Théo Rochette wechselt nach Amerika. Der 24-jährige Center wechselt in die Organisation der Detroit Red Wings. In der letzten Saison verbuchte er 43 Punkte in 46 Spielen. Dabei erzielte er 22 Tore und 21 Assists und in den Playoffs punktete er 7-mal in sieben Spielen.

Red Wings suchen Scoring

An der WM konnte er überzeugen und sein Scoring wird bei den Red Wings gefragt sein. Rochette unterschreibt einen Vertrag für die nächste Saison, und dies muss er machen, weil er 24 Jahre alt ist und nur einen einjährigen Entry-Level-Contract unterschreiben kann.
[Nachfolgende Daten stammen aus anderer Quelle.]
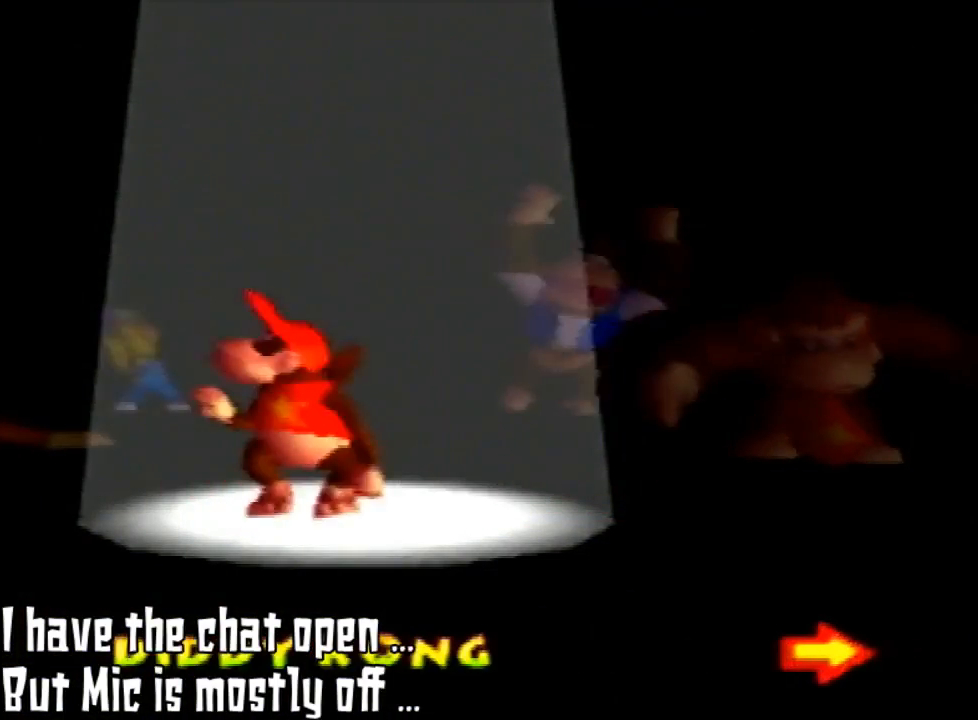
{"buttons": ["A"], "left_stick": "center", "events": [[233, "A", "down"], [300, "A", "up"], [400, "A", "down"]]}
Larkin-Trade hängt über der Franchise

Bei den Red Wings gibt es für Rochette eine gute Möglichkeit auf Spielzeit, denn die Red Wings könnten vor einem grossen Umbruch stehen. Dylan Larkin, der Center der ersten Linie, will den Verein verlassen und hat einen Trade gefordert. Falls es zu diesem Trade kommt, sehe ich einen Abgang von Debrincat, Copp und Compher, denn bei einem Larkin-Trade müssen die Red Wings in einen Rebuild. Falls diese Spieler die Wings verlassen, könnte es für Rochette einfacher werden, in die Toplinien vorzustossen.

Dort muss er mit seinem Skill spielen, denn sein Scoring und seine Effizienz sind sehr gut.

AHL als Option

In einer dritten oder vierten Linie könnte es für Rochette sehr schwer werden, und dann würde der Schritt in die AHL und dort in eine Top-Linie sinnvoller sein. Rochette kennt das Eishockey auf dem kleinen Eisfeld, denn er spielte mehrere Jahre in der kanadischen Juniorenliga QMJHL.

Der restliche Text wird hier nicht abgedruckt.